• **What to do**
a) In the character notes that follow, why is Ford trying to stabilize the portal? Answer in one to three sentences.
b) According to the character notes that follow, who helped build Stan's tourist trap?
c) List every trait the character notes that follow give for Stan.
··· Text to read
Candy & Grenda = swapped, so little skinny candy does martial arts and big loud Grenda is a gaming streamer with glasses.
Ford got kicked out of home for being a freak, Stan dropped out of college, Ford fought his way through college with loans and scholarships and has a couple PHDs. Ford came to Stan’s tourist trap 30 years ago (which Bill helped build) to talk to him, Stan let him set up a lab in the basement, went down there after being manipulated by Bill and freaked at how big it was, fight, Stan turned on the portal and ended up falling in, now Ford has to run the shack and try to stabilize the portal so it can open a double-sided gateway for Stan to come back, also he convinced everyone that wym ‘Stanley’ it was always ‘Stanford’ and actually now he’d rather go by his full name or just ‘Ford’ thanks.
Ford = Grunkle 1, loves them kids, enthusiastic, uses mystery shack for money, curious, bullheaded, feels super fuckin bad about what happened, tries not to cuss in front of the kids but isn’t a very aware guy
Stan = Grunkle 2, immediately falls in love with the kids, very creative, fighter, a bit scared of being emasculated tbh, nemesis with Bill, total sailor’s mouth
Bill = what if Bill’s the same except he’s a fucking square? You fucking square.
······
··· Data section
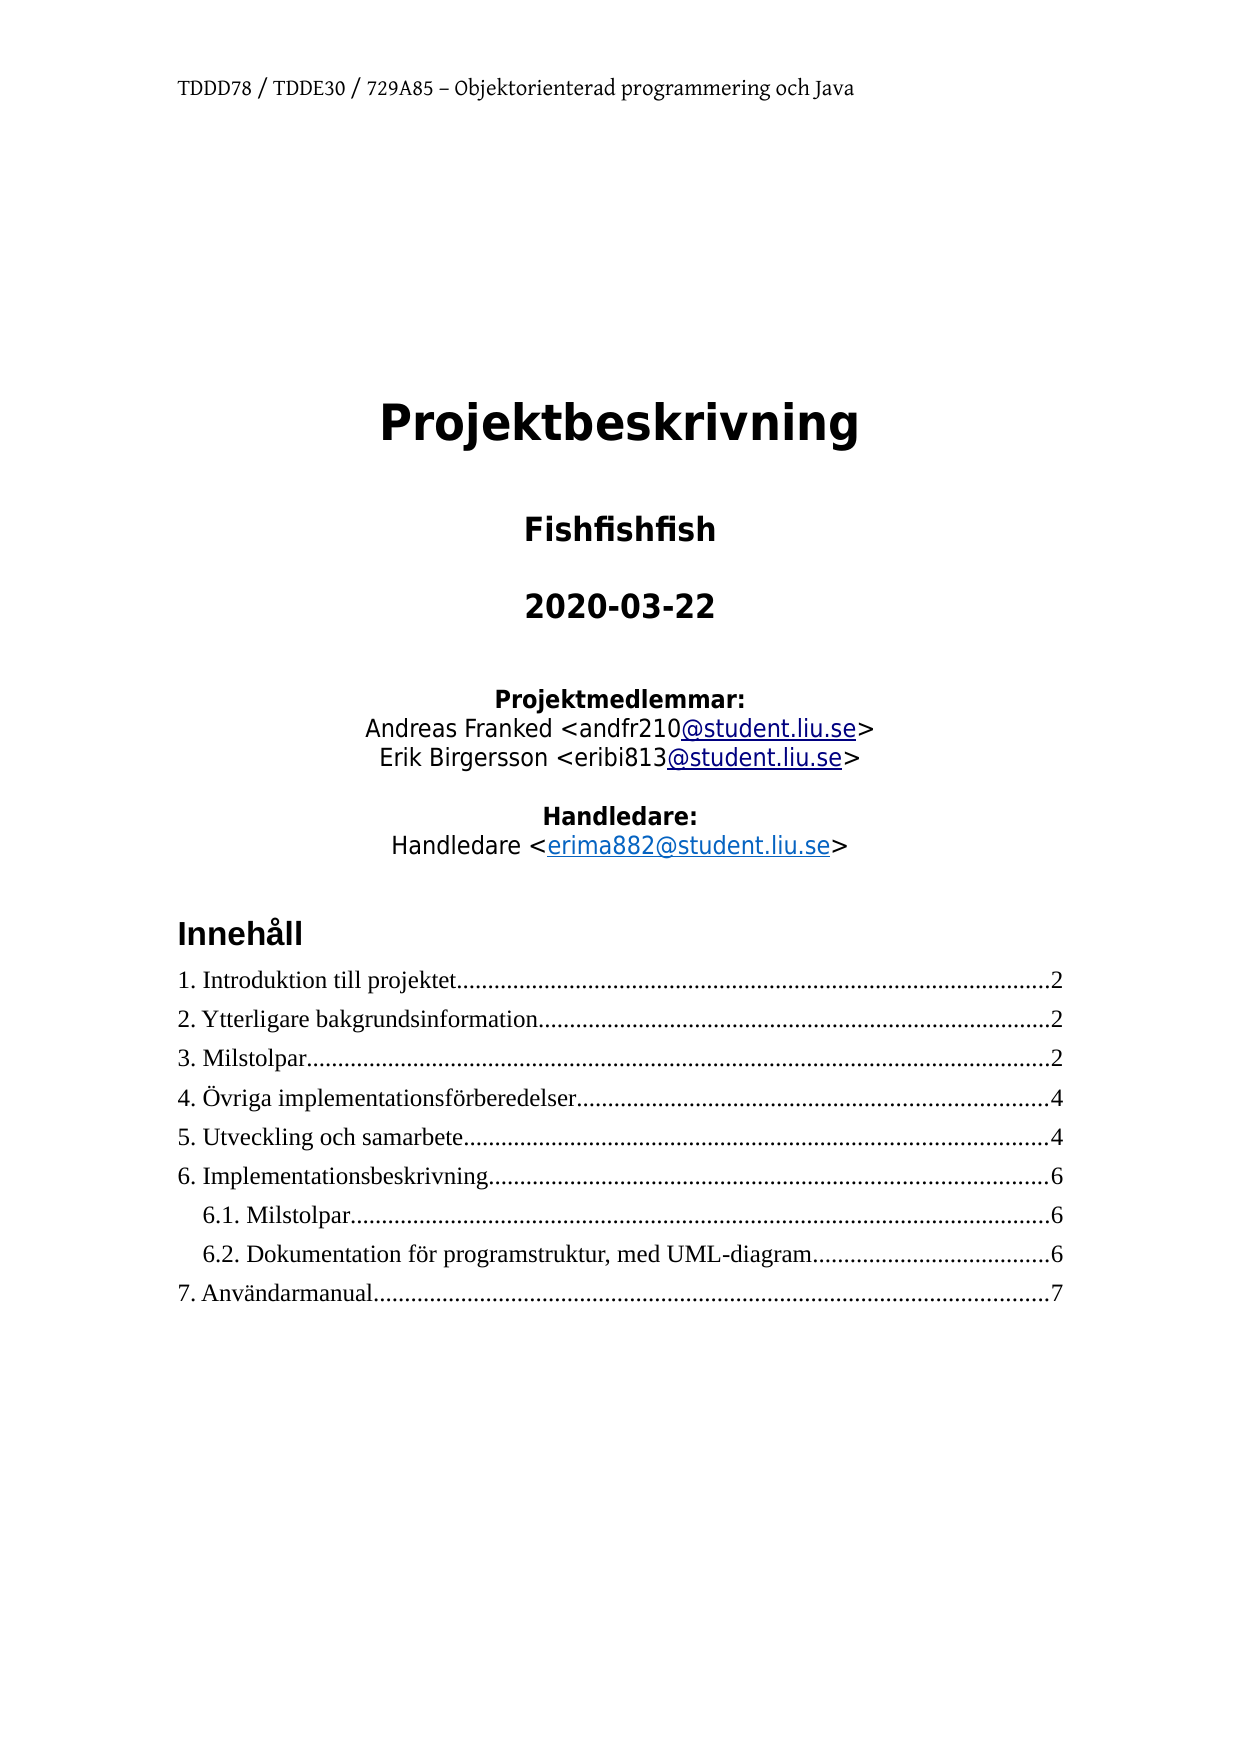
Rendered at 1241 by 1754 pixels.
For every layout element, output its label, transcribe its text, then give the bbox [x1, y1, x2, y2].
······
• **Expected outputs**
a) Stan turned on the portal and fell in. Ford is trying to stabilize it so it can open a double-sided gateway and Stan can come back.

b) Bill helped build it.

c)
- Grunkle 2
- Immediately falls in love with the kids
- Very creative
- Fighter
- A bit scared of being emasculated
- Nemesis with Bill
- Total sailor's mouth